Four people were beheaded in the remote village of Natupile, terrified residents who fled the area told AFP.
"People from Natupile took photos, so we know it happened," Antonio Kalimuka told AFP by telephone.
"I've already left with my family, but I haven't harvested my fields yet. I'll have to come back once it's safe."
Suspected jihadists last Wednesday killed two workers at an Australian-owned graphite mine, Triton Minerals, the company said.
"Two of our security/caretaker staff were fatally injured," it said in a statement.
The following day, southern African regional military forces staged an attack on insurgents in a forest in Macomia district north of Pemba, the provincial capital.
"During the joint operation, terrorists were killed and other suffered severe injuries," the mission said in a statement.
The military forces suffered one death and six injuries, it added.
The United Nations meanwhile estimated that 10,000 people had fled their homes over the last week.
The total number of displaced varies from month to month, but in May was estimated at more than 730,000 by the UN refugee agency.
The United States on Tuesday announced aid worth $29.5 million for Mozambique through the UN's World Food Programme as diplomat Victoria Nuland visited the country.
"Displaced people were witness to killings, beheadings, rape, houses being burned, and abductions, and reported the kidnapping of several boys," British charity Save the Children said in a statement.
More than 80 percent of those forced to flee their homes are women and children, it added.
'I can't leave her'
Mariamo Kamal was scrambling to care for her sister who had arrived at her home in Pemba after fleeing unrest in the villages.
"Whether or not we have a place for her, we have to take her in.
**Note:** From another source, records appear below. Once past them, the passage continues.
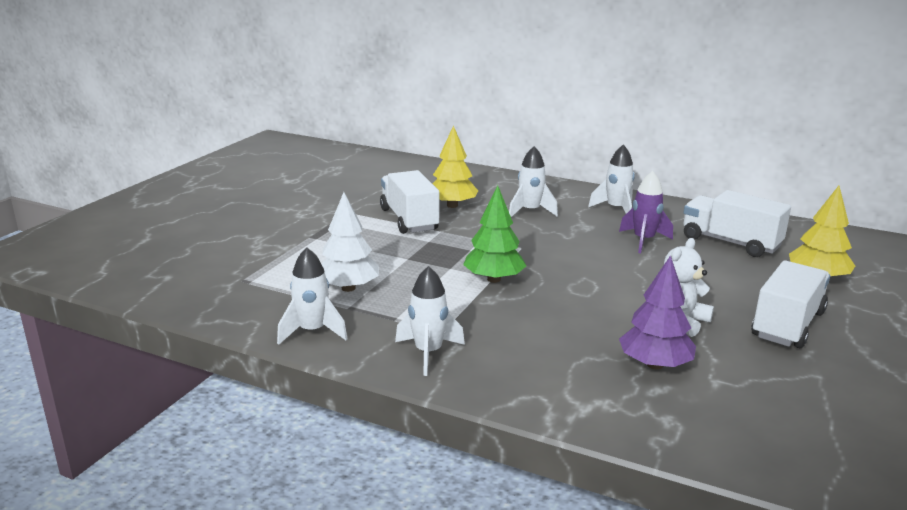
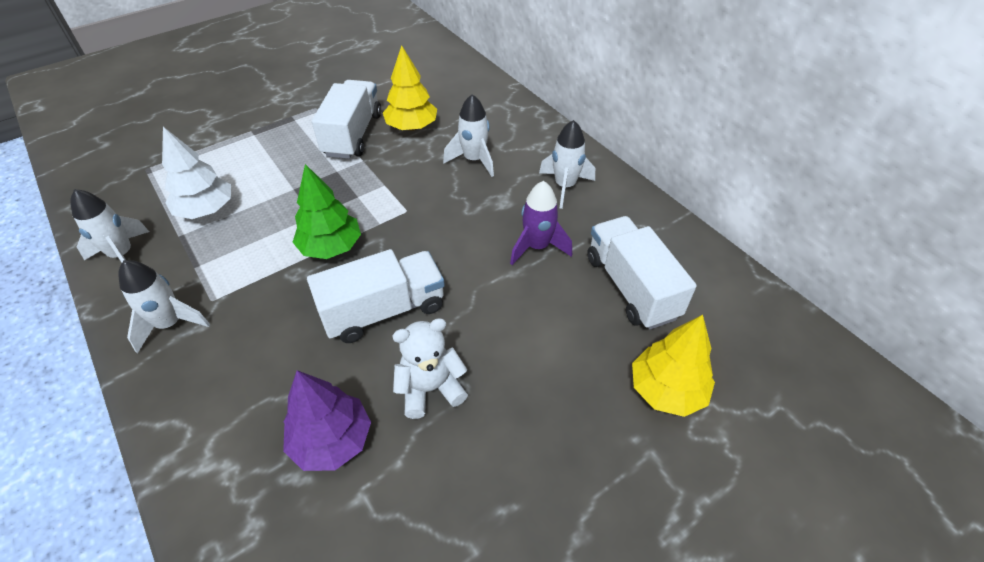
camera: 30 degrees right, 25 degrees up
white truck [752,260,830,348] -> white truck moved to [307,249,445,343]

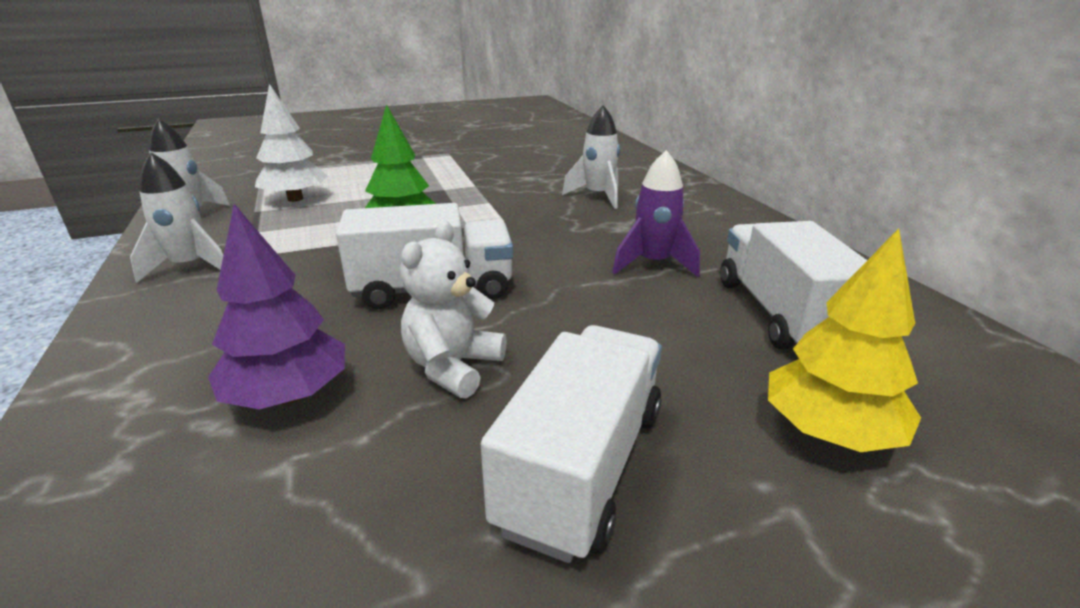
camera: 15 degrees right, 20 degrees down
white truck [312,80,381,159] -> white truck moved to [481,325,662,563]
yellow tree [383,45,437,131] -> none
white teddy bear [392,318,468,419] -> white teddy bear turned 60 degrees counterclockwise [400,221,507,399]
white rocket [539,120,595,209] -> none

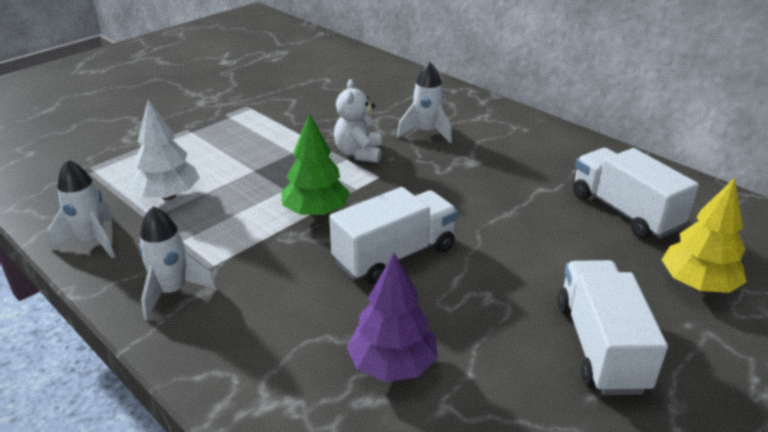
camera: 25 degrees left, 5 degrees up
white teddy bear [400,221,507,399] -> white teddy bear moved to [334,79,382,163]
purple rocket [612,150,700,277] -> none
I can't leave her on the street," Kamal said. "She found me, and she's sick."
More than 4,000 people have been killed in Mozambique since 2017, according to the conflict watchdog ACLED.
Some 3,100 troops from several African countries deployed in Cabo Delgado last June and retook control over much of the territory.
Diplomatic and humanitarian officials say the insurgents have since split into three groups.
One of them staged several attacks this month in Macomia,forcing aid groups to limit their operations.
The unrest has already forced a halt to a $20-billion gas project by France's TotalEnergies -- an investment that had symbolised Mozambique's dreams of using its mineral wealth to lift the nation from poverty.